Source code for tsl.datasets.prototypes.datetime_dataset

from copy import deepcopy
from typing import Literal, Mapping, Optional, Tuple, Union

from tsl.typing import FrameArray, OptFrameArray

from .casting import to_pandas_freq
from .mixin import TemporalFeaturesMixin
from .tabular_dataset import TabularDataset


[docs]class DatetimeDataset(TabularDataset, TemporalFeaturesMixin):
    r"""Create a tsl dataset from a :class:`pandas.DataFrame`.

    Args:
        target (pandas.Dataframe): DataFrame containing the data related to
            the main signals. The index is considered as the temporal dimension.
            The columns are identified as:

            + *nodes*: if there is only one level (we assume the number of
              channels to be 1).

            + *(nodes, channels)*: if there are two levels (i.e., if columns is
              a :class:`~pandas.MultiIndex`). We assume nodes are at first
              level, channels at second.

        covariates (dict, optional): named mapping of :class:`~pandas.DataFrame`
            or :class:`numpy.ndarray` representing covariates.

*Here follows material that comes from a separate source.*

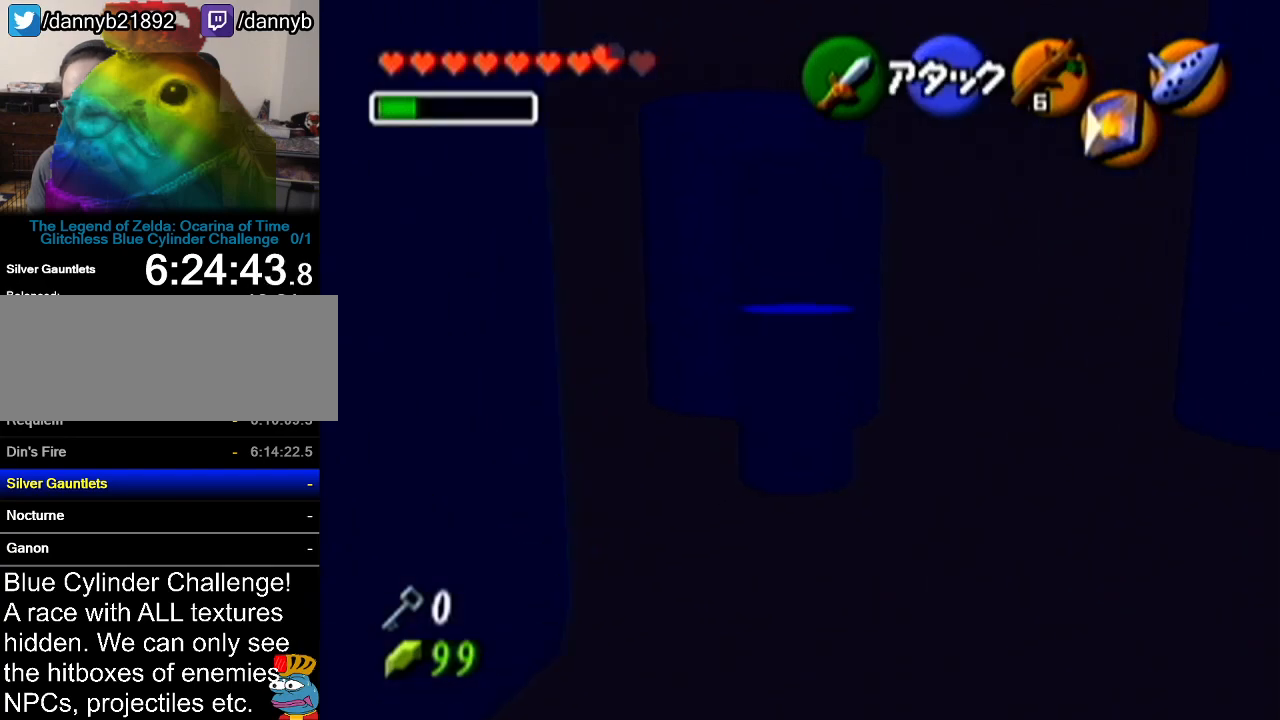
{"buttons": ["R1"], "left_stick": "center", "events": [[50, "left_stick", "down"], [84, "B", "down"], [200, "B", "up"], [334, "left_stick", "center"]]}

Examples of
            covariates are exogenous signals (in the form of dynamic,
            multidimensional data) or static attributes (e.g., graph/node
            metadata). You can specify what each axis refers to by providing a
            :obj:`pattern` for each item in the mapping. Every item can be:

            + a :class:`~pandas.DataFrame` or :class:`~numpy.ndarray`: in this
              case the pattern is inferred from the shape (if possible).
            + a :class:`dict` with keys 'value' and 'pattern' indexing the
              covariate object and the relative pattern, respectively.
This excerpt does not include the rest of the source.